Similarly to IL-4 and IL-10, IL-13 exerts suppressive effects in experimental arthritis, probably through a selective effect on monocytes/macrophages [104]. In RA, IL-13 is produced by synovial fluid mononuclear cells, which, when exposed to exogenous IL-13, diminish their own production of IL-1 and TNF-α [105].

The question regarding whether IL-16 is proinflammatory or anti-inflammatory is still under debate [106]. In the RA synovial membrane, IL-16 is present in CD68- synovial fibroblasts [107] and CD8+ T cells [108]. In a human synovium/severe combined immunodeficiency mouse chimera, IL-16 behaves as an anti-inflammatory cytokine by strongly reducing levels of mRNA for IFN-γ, IL-1 β and TNF-α [but not for transforming growth factor (TGF)-β], and by decreasing the numbers of cells that express IFN-γ and TNF-α in the human implant [108]. IL-16 therefore appears to be yet another potential candidate for RA treatment, but one that requires care in view of its strong T-cell chemoattractant features.

Monocyte/macrophage effector molecules in rheumatoid arthritis

Proinflammatory cytokines

Tumour necrosis factor-α

TNF-α is a pleiotropic cytokine that increases the expression of cytokines, adhesion molecules, prostaglandin E2, collagenase and collagen by synovial cells [109]. In RA, TNF-α is mostly produced by macrophages in the synovial membrane and at the cartilage-pannus junction [38] and is believed to be a proximal cytokine in the inflammatory cascade.

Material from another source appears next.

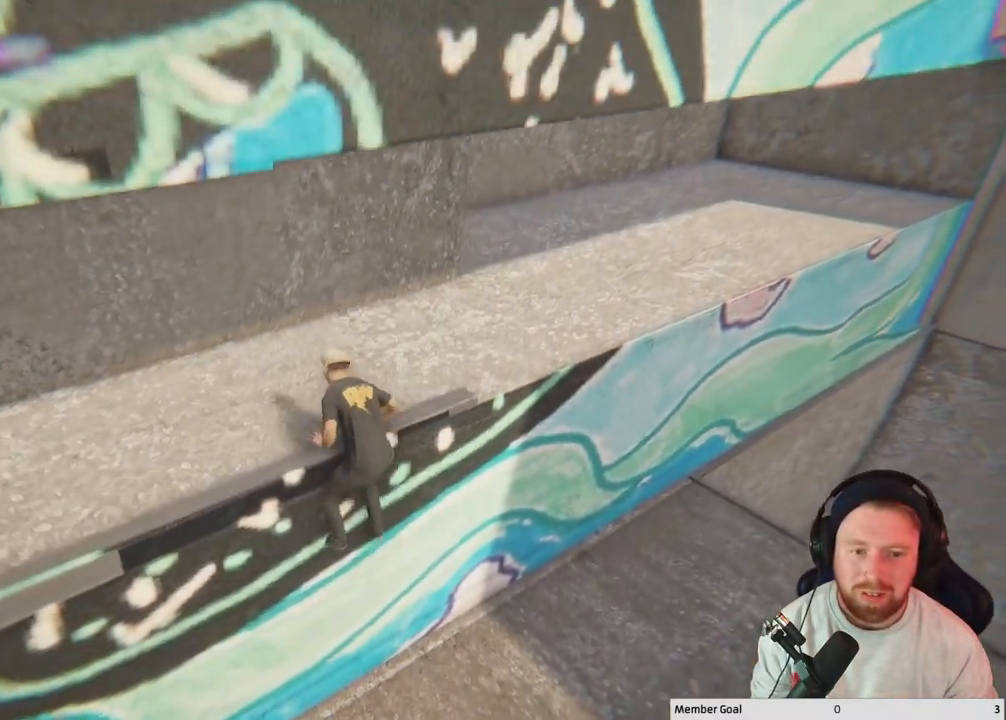
{"buttons": [], "left_stick": "up", "right_stick": "right", "events": [[117, "A", "up"], [250, "left_stick", "up"], [483, "right_stick", "right"]]}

While, on average, approximately 5% of synovial cells express TNF-α mRNA in situ [110], the degree of TNF-α expression in the synovial tissue appears to depend on the prevailing histological configuration [32].

The importance of TNF-α is evidenced by several experimental and clinical observations: lymph node TNF-α production precedes clinical synovitis in experimental arthritides [111,112]; neutralization of TNF-α suppresses collagen-induced arthritis and reduces inflammation in human/murine severe combined immunodeficiency arthritis [38,113]; TNF-α, in combination with IL-1, is a potent inducer of synovitis [114]; transgenic, deregulated expression of TNF-α causes development of chronic arthritis [115]; the TNF-α levels in the synovial fluid correlate with the number of lining macrophages and with the degree of radiologically assessed bone erosion [116]; and serum TNF-α and soluble TNF receptors 1 and 2 are increased in active, systemic juvenile rheumatoid arthritis, including some cases of macrophage activation syndrome [31].

TNF-α exists as a membrane-bound and a soluble form. Transmembrane TNF-α appears to be involved in local, cell contact-mediated processes, and appears the prime stimulator of the R75 receptor [117]. Interestingly, the transgenic expression of this form alone is sufficient to induce chronic arthritis [118]; likewise, a mutant membrane TNF-α, which utilizes both R55 and R75 receptors, can also cause arthritis [119]. Conversely, the soluble form of TNF-α, shed via metalloprotease cleavage from the membrane-bound form [120], primarily stimulates the R55 receptor, acting transiently and at a distance [117].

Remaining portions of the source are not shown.